Ci sono diverse narrazioni proposte: storie mitologiche, storie artistiche, storie irreali. Omnia vincit amor et nos cedamus amori (L’amore vince tutto e noi cediamo all’amore): è la frase che Virgilio nella Egloga X delle Bucoliche fa pronunciare a Cornelio Gallo in un discorso metapoetico legato all’inferiorità del genere elegiaco rispetto a quello bucolico.

Amor vincit omnia è anche il titolo del cupido di Caravaggio che sovrasta ogni attività umana. L’amore vince tutto di Giovanni Copelli (Reggio Emilia, 1989) a cura di Simona Squadrito è un omaggio al sentimento, un elogio reso visibile attraverso la sua installazione. La macchina creata dall’artista ricorda gli esperimenti alchemici in cui si cercava di trasformare la sostanza allo “stato embrionale” in materia prima. Gli elementi che la compongono sono visibili e riconoscibili, tra la magia e l’esoterismo, Copelli mette in gioco forze diverse, che fanno eco agli esperimenti antichi. Ci sono poi i frammenti di pietra a terra che raffigurano l’immagine di un cavallo, probabilmente estratto da una battaglia: i richiami qui si alternano tra la psicanalisi e la mitologia. Pulsioni umane che combattono tra loro: un amore carnale, passionale, ma pur sempre amore.

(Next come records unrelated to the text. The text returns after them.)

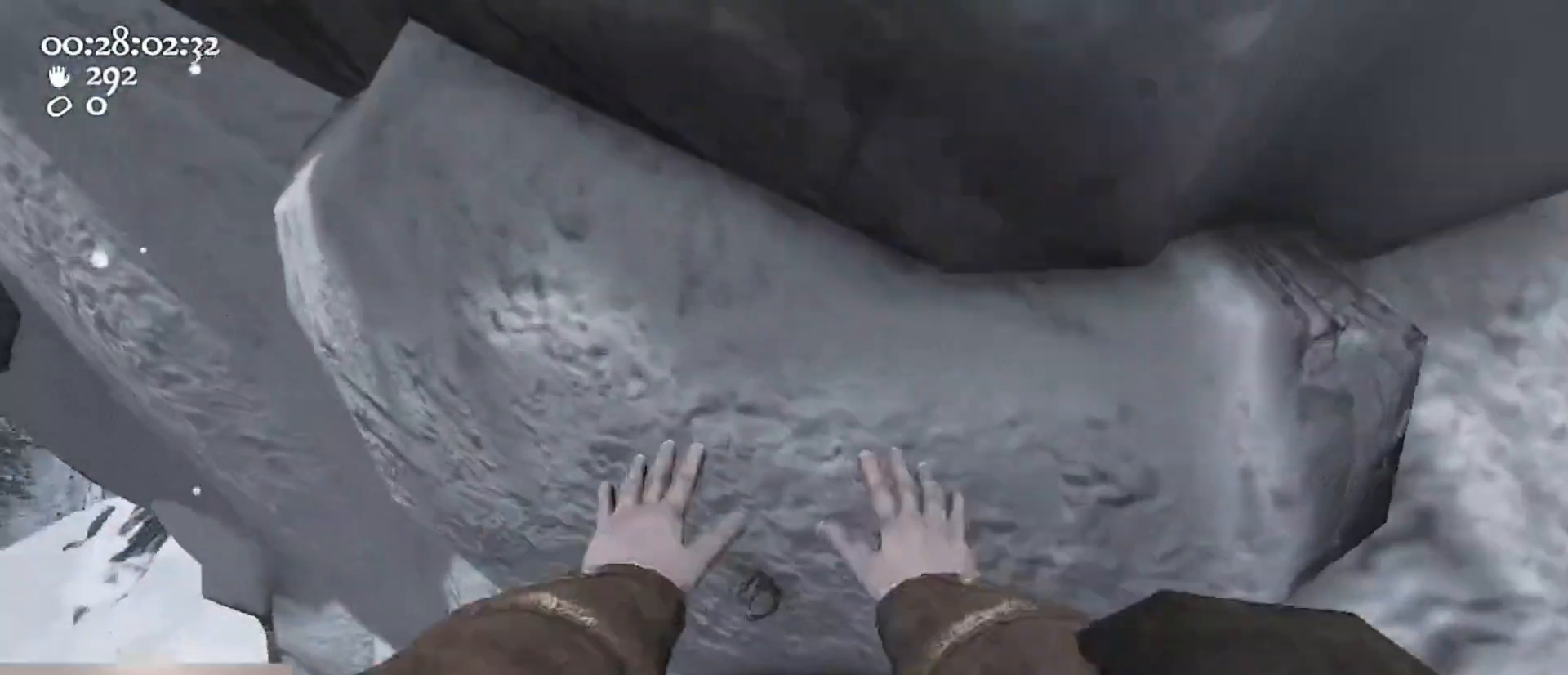
{"keys": ["d", "w"], "mouse": ["left", "right"], "events": [[433, "d", "down"], [467, "w", "down"]]}
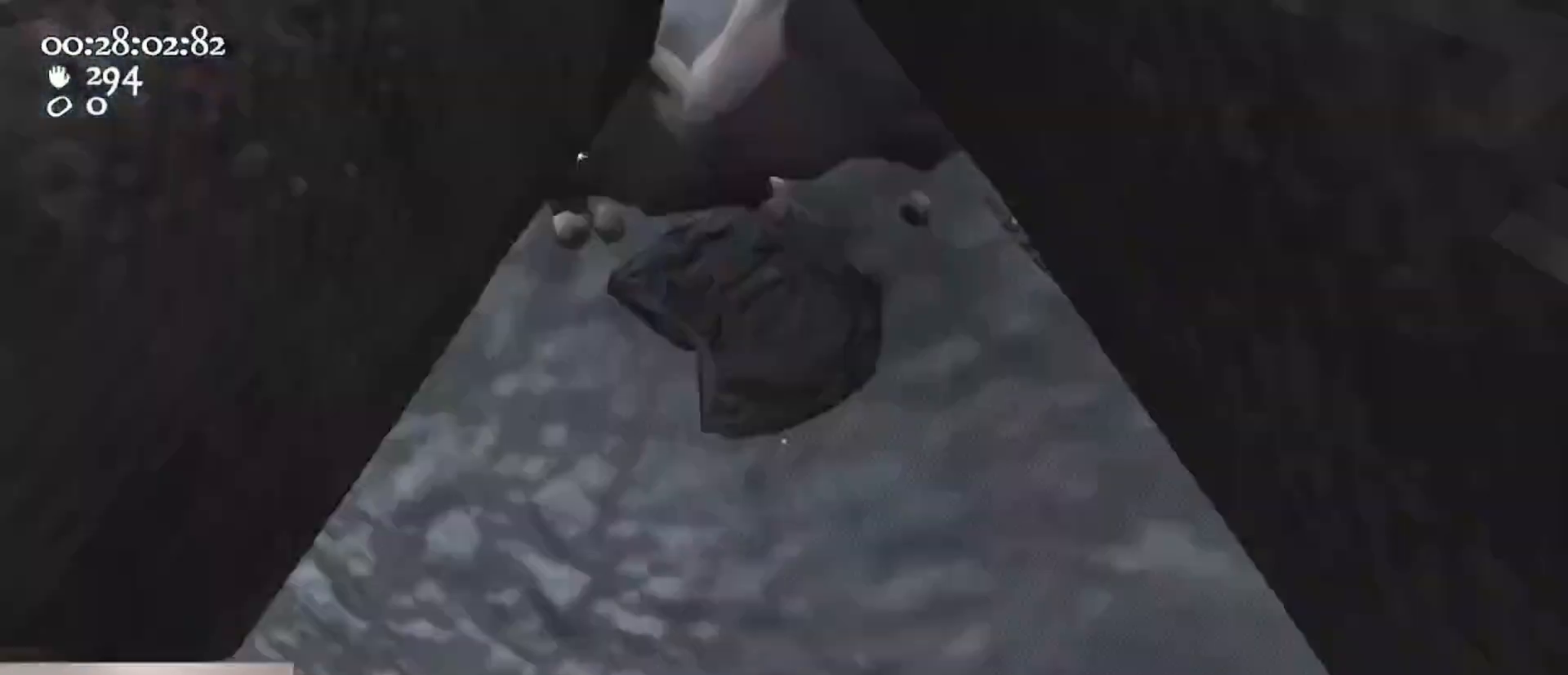
{"keys": ["a", "ctrl", "s"], "mouse": ["left", "right"], "events": [[33, "d", "up"], [100, "a", "down"], [100, "w", "up"], [433, "ctrl", "down"], [500, "s", "down"]]}
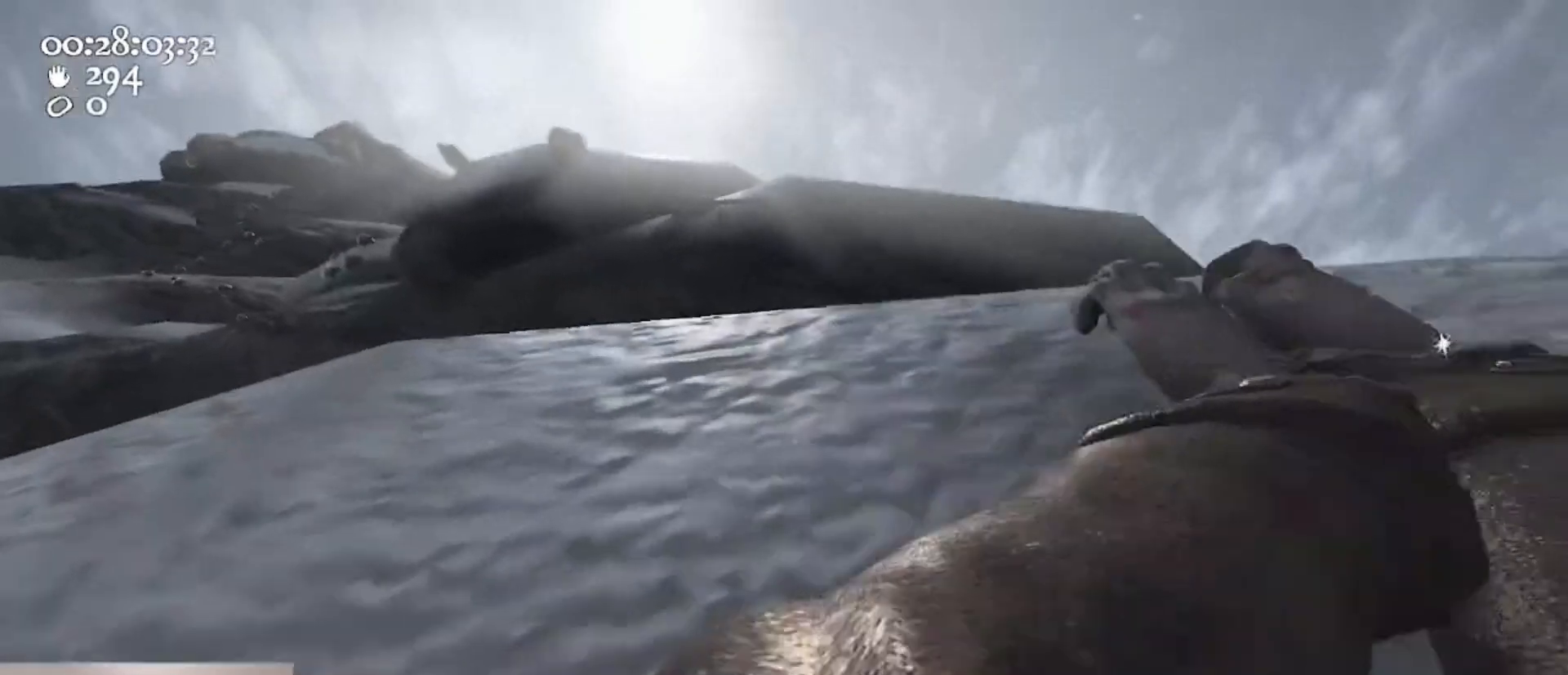
{"keys": ["a"], "mouse": ["left", "right"], "events": [[33, "space", "down"], [167, "ctrl", "up"], [167, "mouse_left", "up"], [167, "mouse_right", "up"], [167, "s", "up"], [233, "space", "up"], [267, "mouse_left", "down"], [267, "mouse_right", "down"]]}
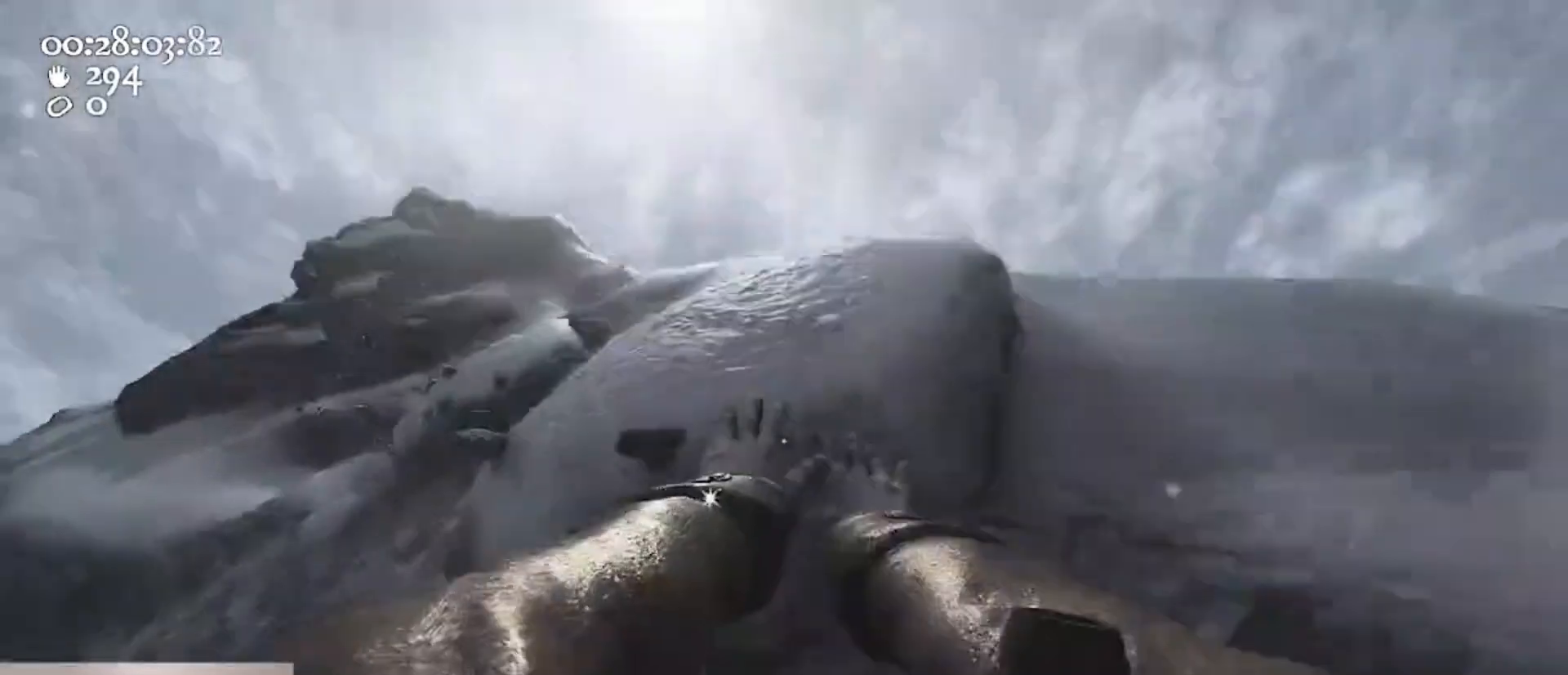
{"keys": [], "mouse": [], "events": [[67, "mouse_left", "up"], [67, "mouse_right", "up"], [67, "w", "down"], [100, "a", "up"], [233, "w", "up"]]}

I materiali usati, cartapesta e polistirolo, si riescono a percepire dopo un attento sguardo, ma non appena vengono svelati possono essere paragonati alle scenografie felliniane, che tra il sogno e la realtà venivano ricostruite tutte in studio, giocando con la matericità e l’illusione. Una fontana che sembra di sasso è in realtà di cartapesta, un meccanismo che sembra funzionare in realtà non va, la pietra è in realtà polistirolo. Giovanni Copelli con ironia e disillusione ci pone di fronte alla povertà della materia che noi carichiamo di valenze allegoriche. Il suo è un intreccio tra i possibili rimandi e il valore formale dell’installazione. L’amore vince tutto è una scelta estetica prima che una narrazione, ma, inevitabile, ha una storia, molte storie, da raccontare.